Je pense qu'il existe une dynamique positive autour du renforcement des systèmes de laboratoires. La COVID-19 nous a appris qu'il peut arriver que nous ne puissions pas voyager, faire appel à des services de proximité, ni même transférer des échantillons d'un établissement à un autre ou par-delà les frontières nationales pour analyse. Il est donc essentiel de développer ces capacités au niveau des établissements. Je pense que tous les dirigeants internationaux en sont conscients. Ce rapport technique aborde d'ailleurs certains points à ce sujet.

Par exemple, l’OMS reconnaît la nécessité d’une couverture sanitaire universelle, mais n’a pas de position claire sur le diagnostic. Lors de l’Assemblée mondiale de la Santé en mai dernier, les États membres ont adopté une résolution visant à renforcer les capacités de diagnostic et à améliorer l’accès aux services de diagnostic. De plus, les bureaux régionaux de l’OMS pour l’Afrique et l’Asie du Sud-Est ont chacun adopté leur propre feuille de route continentale pour la résilience des systèmes de santé en situation d’urgence, qui privilégie le renforcement des systèmes de laboratoire et de diagnostic.
Durant la pandémie de COVID-19, le mécanisme d'accélération ACT a été mis en place, et l'un de ses principaux piliers reconnus était le diagnostic (au même titre que les traitements et les vaccins).
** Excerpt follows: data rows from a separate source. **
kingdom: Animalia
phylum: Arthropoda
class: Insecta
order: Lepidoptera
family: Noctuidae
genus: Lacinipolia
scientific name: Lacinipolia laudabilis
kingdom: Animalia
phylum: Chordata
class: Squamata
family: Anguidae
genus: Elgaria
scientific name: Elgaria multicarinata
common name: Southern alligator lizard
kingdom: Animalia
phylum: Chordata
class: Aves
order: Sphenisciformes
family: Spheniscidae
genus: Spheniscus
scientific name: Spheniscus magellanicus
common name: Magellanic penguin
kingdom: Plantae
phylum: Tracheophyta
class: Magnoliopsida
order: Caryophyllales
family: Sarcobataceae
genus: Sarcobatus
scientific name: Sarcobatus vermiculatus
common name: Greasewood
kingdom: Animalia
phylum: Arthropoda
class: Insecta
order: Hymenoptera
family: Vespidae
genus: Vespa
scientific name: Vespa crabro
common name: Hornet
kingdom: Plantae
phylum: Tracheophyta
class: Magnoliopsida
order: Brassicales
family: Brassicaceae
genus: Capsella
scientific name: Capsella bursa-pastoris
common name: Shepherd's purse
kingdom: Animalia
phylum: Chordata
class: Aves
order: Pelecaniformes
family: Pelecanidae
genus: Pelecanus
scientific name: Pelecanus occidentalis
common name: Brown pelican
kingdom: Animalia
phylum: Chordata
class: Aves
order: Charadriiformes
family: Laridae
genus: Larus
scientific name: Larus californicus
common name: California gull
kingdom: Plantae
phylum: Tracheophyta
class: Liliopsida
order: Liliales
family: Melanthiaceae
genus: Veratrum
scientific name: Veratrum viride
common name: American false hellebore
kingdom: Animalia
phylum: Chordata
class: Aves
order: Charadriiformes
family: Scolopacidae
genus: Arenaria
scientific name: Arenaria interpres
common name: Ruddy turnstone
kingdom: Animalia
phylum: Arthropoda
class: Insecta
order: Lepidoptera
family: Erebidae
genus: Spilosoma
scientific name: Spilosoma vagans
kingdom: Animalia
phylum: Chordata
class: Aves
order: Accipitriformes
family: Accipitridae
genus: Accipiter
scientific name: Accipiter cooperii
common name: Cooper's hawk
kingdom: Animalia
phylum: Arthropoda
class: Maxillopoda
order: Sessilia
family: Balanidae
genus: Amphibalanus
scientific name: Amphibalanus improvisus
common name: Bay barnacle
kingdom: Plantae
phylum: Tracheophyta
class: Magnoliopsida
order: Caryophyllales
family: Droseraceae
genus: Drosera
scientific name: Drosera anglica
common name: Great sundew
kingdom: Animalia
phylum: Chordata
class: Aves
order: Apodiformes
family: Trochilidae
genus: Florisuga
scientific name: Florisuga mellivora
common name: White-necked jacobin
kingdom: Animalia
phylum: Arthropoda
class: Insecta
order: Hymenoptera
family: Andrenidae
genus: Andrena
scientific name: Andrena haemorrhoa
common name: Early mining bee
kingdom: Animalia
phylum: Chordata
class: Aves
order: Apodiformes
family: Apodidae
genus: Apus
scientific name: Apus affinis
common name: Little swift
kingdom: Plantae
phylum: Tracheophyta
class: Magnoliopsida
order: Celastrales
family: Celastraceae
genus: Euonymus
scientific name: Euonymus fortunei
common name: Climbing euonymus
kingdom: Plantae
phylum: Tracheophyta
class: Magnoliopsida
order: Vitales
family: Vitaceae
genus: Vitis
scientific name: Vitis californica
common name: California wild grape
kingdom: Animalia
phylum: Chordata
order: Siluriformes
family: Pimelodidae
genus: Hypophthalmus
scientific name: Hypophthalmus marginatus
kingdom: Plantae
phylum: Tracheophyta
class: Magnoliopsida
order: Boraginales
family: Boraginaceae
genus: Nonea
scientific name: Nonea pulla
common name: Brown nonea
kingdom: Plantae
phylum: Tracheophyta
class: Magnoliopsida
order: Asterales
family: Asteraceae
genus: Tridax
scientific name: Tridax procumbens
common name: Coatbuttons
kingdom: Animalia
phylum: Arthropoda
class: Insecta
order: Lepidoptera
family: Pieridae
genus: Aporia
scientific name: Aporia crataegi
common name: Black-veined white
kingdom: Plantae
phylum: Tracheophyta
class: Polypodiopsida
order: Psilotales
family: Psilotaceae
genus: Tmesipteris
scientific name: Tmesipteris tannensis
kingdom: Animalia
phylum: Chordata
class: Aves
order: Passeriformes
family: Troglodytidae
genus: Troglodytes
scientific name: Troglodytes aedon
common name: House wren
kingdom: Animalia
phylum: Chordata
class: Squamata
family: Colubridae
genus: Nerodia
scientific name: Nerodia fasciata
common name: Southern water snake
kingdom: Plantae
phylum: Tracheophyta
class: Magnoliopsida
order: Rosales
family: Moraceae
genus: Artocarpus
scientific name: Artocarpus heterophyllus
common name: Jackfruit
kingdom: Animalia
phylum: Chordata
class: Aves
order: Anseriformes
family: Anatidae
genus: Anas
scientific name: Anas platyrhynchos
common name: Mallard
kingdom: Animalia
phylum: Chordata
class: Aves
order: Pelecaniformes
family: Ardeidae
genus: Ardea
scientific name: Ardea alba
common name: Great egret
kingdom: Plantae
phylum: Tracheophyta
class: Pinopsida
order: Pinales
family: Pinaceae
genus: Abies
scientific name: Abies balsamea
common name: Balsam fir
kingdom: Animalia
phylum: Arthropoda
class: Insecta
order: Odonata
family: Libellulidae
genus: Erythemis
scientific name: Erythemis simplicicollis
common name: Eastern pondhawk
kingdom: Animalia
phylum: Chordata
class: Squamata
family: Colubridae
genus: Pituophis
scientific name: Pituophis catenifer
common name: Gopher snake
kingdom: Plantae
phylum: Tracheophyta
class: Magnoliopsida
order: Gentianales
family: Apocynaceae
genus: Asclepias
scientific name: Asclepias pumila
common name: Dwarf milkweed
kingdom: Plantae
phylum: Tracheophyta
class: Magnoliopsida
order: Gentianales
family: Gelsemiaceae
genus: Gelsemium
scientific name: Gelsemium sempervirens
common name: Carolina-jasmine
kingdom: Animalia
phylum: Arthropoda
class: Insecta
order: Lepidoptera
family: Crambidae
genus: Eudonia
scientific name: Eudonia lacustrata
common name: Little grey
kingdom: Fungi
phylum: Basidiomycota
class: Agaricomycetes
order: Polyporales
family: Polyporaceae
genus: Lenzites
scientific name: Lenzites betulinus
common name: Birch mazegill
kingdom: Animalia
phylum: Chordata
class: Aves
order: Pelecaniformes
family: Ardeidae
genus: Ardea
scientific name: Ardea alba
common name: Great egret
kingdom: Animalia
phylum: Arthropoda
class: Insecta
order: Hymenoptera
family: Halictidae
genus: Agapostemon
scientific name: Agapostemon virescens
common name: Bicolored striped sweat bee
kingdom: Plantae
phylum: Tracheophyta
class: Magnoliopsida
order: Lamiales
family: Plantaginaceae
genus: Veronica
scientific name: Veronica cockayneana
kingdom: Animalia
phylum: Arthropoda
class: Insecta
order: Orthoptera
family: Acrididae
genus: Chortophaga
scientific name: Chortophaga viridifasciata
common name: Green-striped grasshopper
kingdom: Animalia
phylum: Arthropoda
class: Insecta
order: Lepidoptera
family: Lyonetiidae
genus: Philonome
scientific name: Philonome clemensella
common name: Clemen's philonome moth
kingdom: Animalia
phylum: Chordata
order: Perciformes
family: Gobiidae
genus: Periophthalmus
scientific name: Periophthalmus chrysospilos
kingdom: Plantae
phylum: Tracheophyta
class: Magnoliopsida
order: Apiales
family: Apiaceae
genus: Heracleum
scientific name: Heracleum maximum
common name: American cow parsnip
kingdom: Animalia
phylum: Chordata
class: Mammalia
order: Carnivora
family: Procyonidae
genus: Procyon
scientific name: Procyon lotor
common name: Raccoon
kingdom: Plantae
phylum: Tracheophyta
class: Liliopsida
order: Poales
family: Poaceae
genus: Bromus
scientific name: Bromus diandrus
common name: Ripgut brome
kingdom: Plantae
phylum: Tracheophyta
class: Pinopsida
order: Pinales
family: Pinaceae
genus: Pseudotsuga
La Fondation pour le diagnostic innovant à Genève collabore avec l'OMS afin de faire progresser la recherche et le développement dans le domaine du diagnostic, et de traduire les résultats de la recherche en outils concrets pouvant être commercialisés. Nous comprenons désormais mieux, à l'échelle continentale, la nécessité de produire des outils de diagnostic et des traitements sur les marchés locaux, et des réglementations et des institutions sont mises en place. Sur le continent africain, le CDC Afrique pilote certains de ces efforts. Bien que ces éléments soient désormais en place, il reste à traduire la politique mondiale en actions concrètes au niveau national et à disposer des outils adéquats au niveau des établissements de santé. Ce lien entre la politique mondiale et le niveau national exige des financements et des donateurs – non seulement des financements nationaux, mais aussi une collaboration entre les donateurs. Nous disposons d'outils de plaidoyer et d'élaboration de politiques qu'il nous faut transformer en interventions concrètes pour lutter contre le fardeau mondial des maladies et préparer le monde aux nouvelles menaces de pandémies.
Si vous pouviez dire aux gens une chose sur les systèmes de laboratoire et savoir qu'ils s'en souviendraient, quelle serait cette chose ?
Avec un laboratoire et un système de surveillance solides, nous serons mieux préparés à affronter la prochaine pandémie que lorsque nous avons affronté la COVID-19.